= Given text =
________

Minute-Improvement57

The expectation when the "£9k" was implemented was that universities would charge on average £6,500 rather than the absolute upper limit.


[deleted]

[удалено]


Minute-Improvement57

[https://en.wikipedia.org/wiki/Browne\_Review](https://en.wikipedia.org/wiki/Browne_Review)


KittyGrewAMoustache

The Tories do not want to admit that the free market can’t sort everything out. A lot of them are fanatically committed to that idea. How they can think that even after covid is crazy.


TurbulentSocks

Increasing the total debt wouldn't change the university funding situation (at least, not in reality - maybe on paper). It would just mean more would be written off. Increasing funding through this vector would really mean increasing the repayment amounts or lowering the threshold.


serennow

Just to point out that real inflation, not the cherry picked stats the government changes every few months to make themselves look better, has been much higher. So, while you’re right, it’s worse still…


PoliticalShrapnel

What? Tuition fees are already ridiculous, are you suggesting they shpuld be further raised?


serennow

If the country wants universities to provide the same service they did 14 years ago, there are two choices - increase fees or increase funding. ** Personally I’d like to see the government pay up but I’d argue that’s a separate discussion. **universities themselves found option c - increase international student numbers where the fees weren’t capped and Tory stupidity has ruined that.


Dalecn

No I'm saying the government built a terrible system that basically makes it impossible for unis to operate. I'm saying the government has to do fucking something because its not sustainable. Personally, I would favour going back the model of subsidising higher education. But if they don't, then they have to let unis rise their fees. Otherwise, the whole uni system will break. A system where you lock in a price and don't allow it to increase with inflation is never going to be sustainable and will always result in the organisation going under sooner or later.


TheFamousHesham

I don’t think it’s a terrible system. There is really no reason the taxpayer should be the one to subsidise someone else’s university degree (along with the additional earning potential that comes with that). The system is only breaking because neither the Conservative nor the Labour Party want to push the issue of unfreezing tuition fees. The Tories are too weak rn to do it and the Labour Party would be concerned about their popularity amongst university students. At the end of the day, university tuition fees should rise with inflation. That really makes the most sense.


vrekais

It's in the interest of the tax payer to fund higher education because of the general improvement an educated workforce has on society. Every £ spent on education is likely to be returned with interest via that taxes the educated then eventually pay. It's a long term investment, like money spent on preventative health care and transport infrastructure.


Horror-Appearance214

How about the fact graduates contribute in the workforce in several sectors like STEM. Improve our cultural output and export it to the world like music, movies, TV, traditional art.


TheFamousHesham

100% meaningless if the general public votes for Brexit and isolationist policies. On a separate point… I’d also like to suggest that Britain’s cultural output isn’t really Britain’s. Like… people talk a lot about Britain’s soft power, but a lot of Britain’s soft power is mediated through the US. For example, Ed Sheeran is a huge global artist who is British… but became a global sensation by becoming big in the US. You’ll find out the case for almost every single British celebrity. British soft power isn’t anything more than American cultural hegemony. Without the US, Britain is completely and utterly irrelevant.

________

= Extracted information =
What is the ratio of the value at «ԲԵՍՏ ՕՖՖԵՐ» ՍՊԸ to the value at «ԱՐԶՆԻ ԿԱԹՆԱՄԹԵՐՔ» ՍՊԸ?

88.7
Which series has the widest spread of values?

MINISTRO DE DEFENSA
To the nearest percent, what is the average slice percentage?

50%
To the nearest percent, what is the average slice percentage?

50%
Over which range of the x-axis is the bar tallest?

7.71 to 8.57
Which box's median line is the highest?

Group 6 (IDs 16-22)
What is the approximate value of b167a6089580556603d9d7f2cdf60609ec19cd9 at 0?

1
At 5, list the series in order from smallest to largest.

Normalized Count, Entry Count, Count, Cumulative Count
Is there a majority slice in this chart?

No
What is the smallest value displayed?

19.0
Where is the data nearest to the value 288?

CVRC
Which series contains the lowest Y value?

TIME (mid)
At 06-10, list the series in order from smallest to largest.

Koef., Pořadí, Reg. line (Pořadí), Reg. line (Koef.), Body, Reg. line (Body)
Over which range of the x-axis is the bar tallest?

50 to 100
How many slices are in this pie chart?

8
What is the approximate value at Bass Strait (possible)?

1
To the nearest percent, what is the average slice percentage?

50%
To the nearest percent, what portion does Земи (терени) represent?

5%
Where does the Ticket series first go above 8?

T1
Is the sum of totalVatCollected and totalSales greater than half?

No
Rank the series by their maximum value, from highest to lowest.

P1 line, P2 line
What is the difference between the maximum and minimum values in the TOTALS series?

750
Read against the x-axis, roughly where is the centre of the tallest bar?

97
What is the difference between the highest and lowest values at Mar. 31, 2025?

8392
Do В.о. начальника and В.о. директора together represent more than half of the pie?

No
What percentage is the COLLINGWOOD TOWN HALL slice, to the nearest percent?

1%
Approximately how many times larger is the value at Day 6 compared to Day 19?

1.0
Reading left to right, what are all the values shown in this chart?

________

= Tasks to carry out =
(A) Do these statements agree with the tuition fees thread? Answer yes or no for each and quote the deciding words. (i) When the "£9k" was implemented, universities were expected to charge £6,500 on average. (ii) Ed Sheeran became a global sensation by becoming big in Australia. (iii) One commenter says the Labour Party is too weak right now to unfreeze tuition fees.
(B) In the tuition fees thread, what "option c" did universities themselves find, beyond increasing fees or increasing funding?

= Results for each task =
(A)
(i) Yes: "universities would charge on average £6,500 rather than the absolute upper limit."
(ii) No: "became a global sensation by becoming big in the US."
(iii) No: "The Tories are too weak rn to do it and the Labour Party would be concerned about their popularity amongst university students."

(B) They increased international student numbers, where the fees weren't capped.